A avaliação mostrava meio século de progresso, mais forte entre os governos Clinton e Bush, interrompido pela pandemia. O ensino à distância com ferramentas como o Zoom e o fechamento de escolas foram comuns no país — em grandes centros urbanos, nos distritos escolares que atendem a população de baixa renda, as escolas públicas chegaram a ser trancadas por meses seguidos. Uma análise dos efeitos das medidas de lockdown liderada por Casey Mulligan, do Departamento de Economia da Universidade de Chicago, concluiu que “houve uma forte relação entre os estados que tiveram um desempenho econômico ruim e escolas fechadas”. O fechamento de escolas não mostrou relação com melhores ou piores resultados em saúde.
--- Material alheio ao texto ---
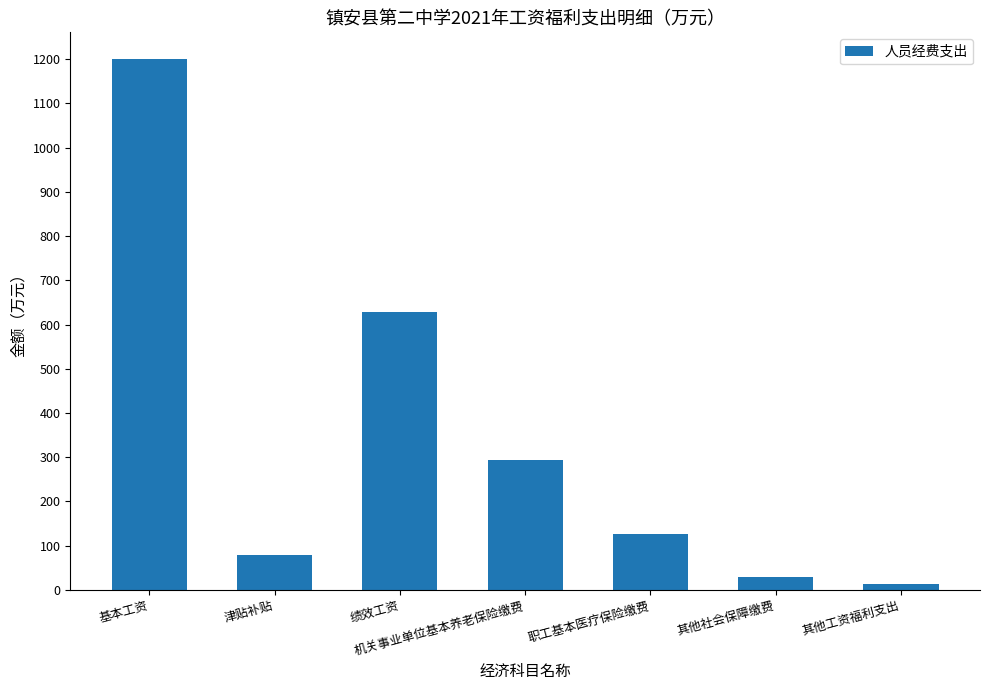

Is it true that the value at 绩效工资 is 384.3?

False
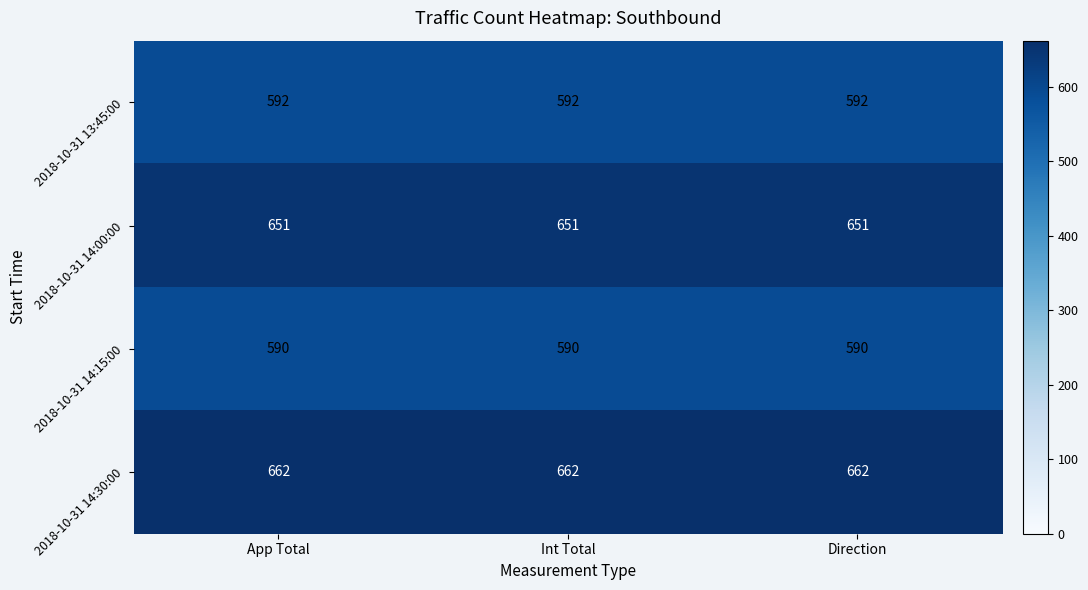

What is the minimum value for 2018-10-31 14:15:00?

590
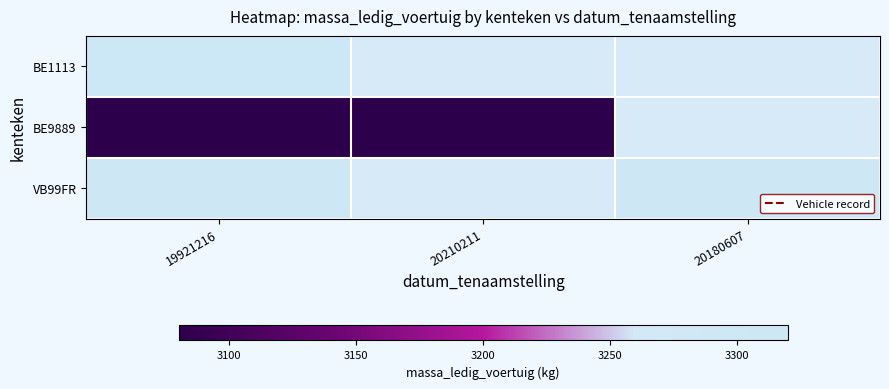

At how many categories does at least one series exceed 3147?

2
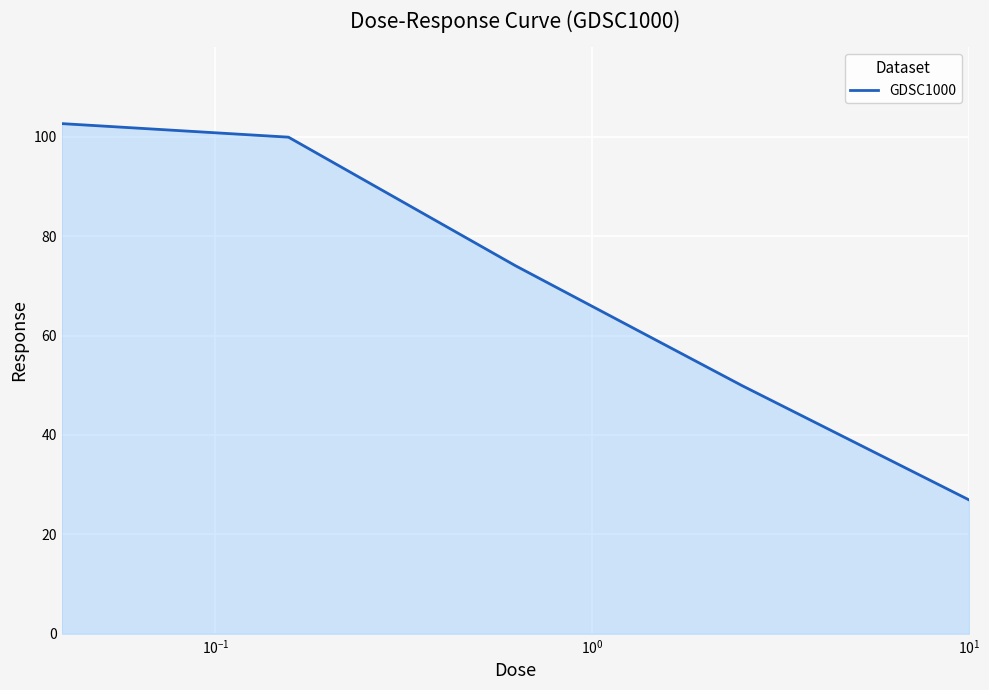

Does the chart display data point markers on the line(s)?

No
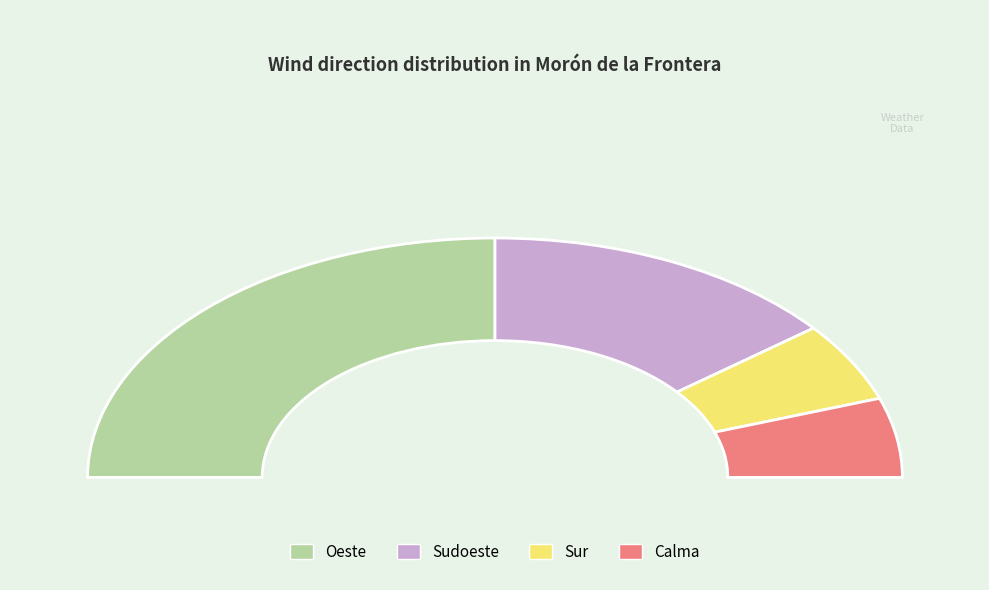

How much of the chart is everything except Sur?

89.3%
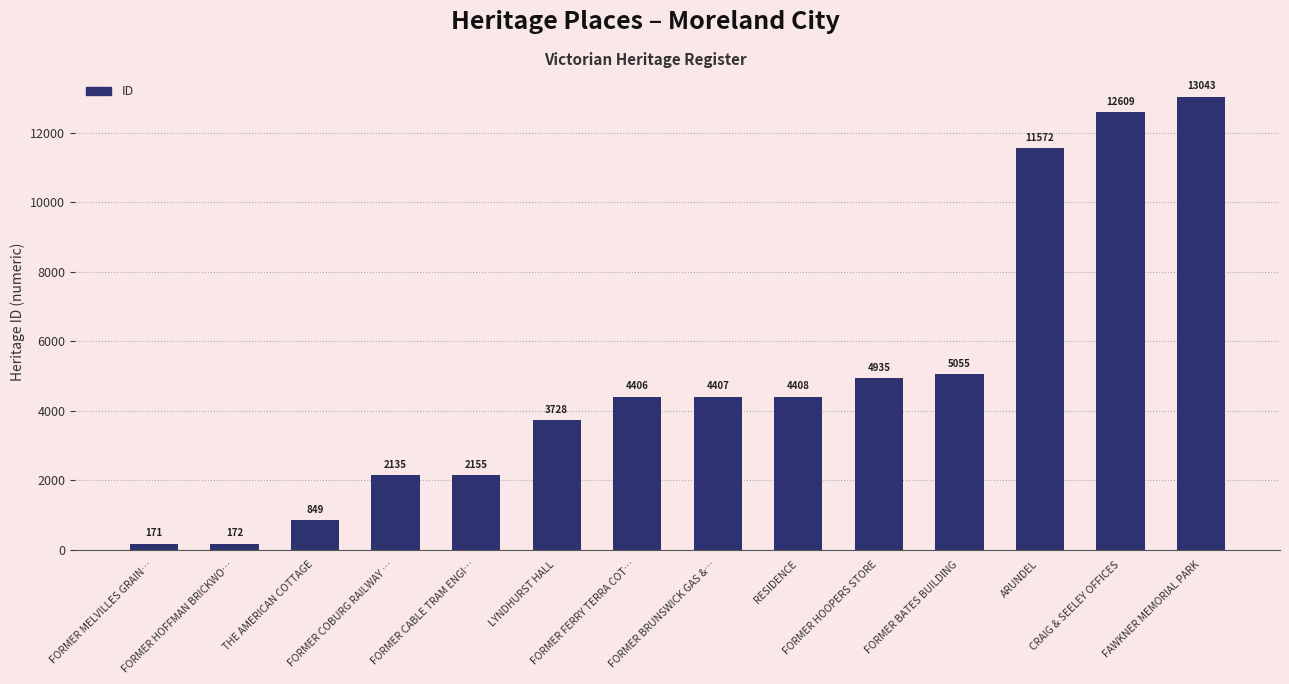

How many data points are less than 4407?

7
O estado da Flórida manteve 96% de suas escolas abertas em 2020 e 2021. Isso não impactou a mortalidade por Covid local, que está dentro da média do país. A Suécia não adotou o fechamento de escolas, entre outras medidas sanitárias restritivas, indo na contramão da pressão internacional, e não teve perdas educacionais enquanto manteve uma taxa de excesso de mortes no período melhor que a média da Europa.
E o Brasil?
Um estudo de junho de 2021, de primeira autoria de Guilherme Lichand, economista da Universidade de Zurique (Suíça), considerou os efeitos do ensino à distância no estado de São Paulo, um dos estados que mais fizeram lockdown. Os autores descobriram que o ensino remoto foi associado a um aumento de 365% no risco de abandono da escola. Além disso, com base na queda das notas em provas, calcularam que os alunos aprenderam apenas 27,5% do conteúdo que teriam aprendido se as aulas fossem presenciais.
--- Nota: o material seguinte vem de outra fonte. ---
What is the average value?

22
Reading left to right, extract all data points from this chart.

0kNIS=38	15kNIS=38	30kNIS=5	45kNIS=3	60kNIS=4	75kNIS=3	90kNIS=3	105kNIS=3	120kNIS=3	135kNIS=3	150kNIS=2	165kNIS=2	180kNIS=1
Os métodos permitem excluir como causas a própria Covid-19 e seus impactos econômicos, o que significa que esses resultados podem ser atribuídos com segurança às políticas de fechamento de escolas e ensino remoto. “Os custos sociais de manter as escolas fechadas na pandemia são muito altos”, concluem os pesquisadores. A evasão observada não tem equivalente nos países desenvolvidos. “É provável que tais impactos enormes tragam efeitos longevos nos níveis de emprego, produtividade e pobreza”. O estudo foi financiado pelo Banco Interamericano de Desenvolvimento e pela Secretaria de Educação do estado de São Paulo.
Um relatório de 2020 da Organização para a Cooperação e Desenvolvimento Econômico (OCDE) calculou que, se houvesse uma perda educacional com um certo valor mínimo só naquele ano, com retorno à normalidade depois, isso representaria uma perda de 1,5% do produto interno bruto futuro dos Estados Unidos, uma perda econômica de US$14,2 trilhões (R$73,1 trilhões). A queda de desempenho escolar observada no estudo de São Paulo é o triplo do valor mínimo utilizado na projeção da OCDE.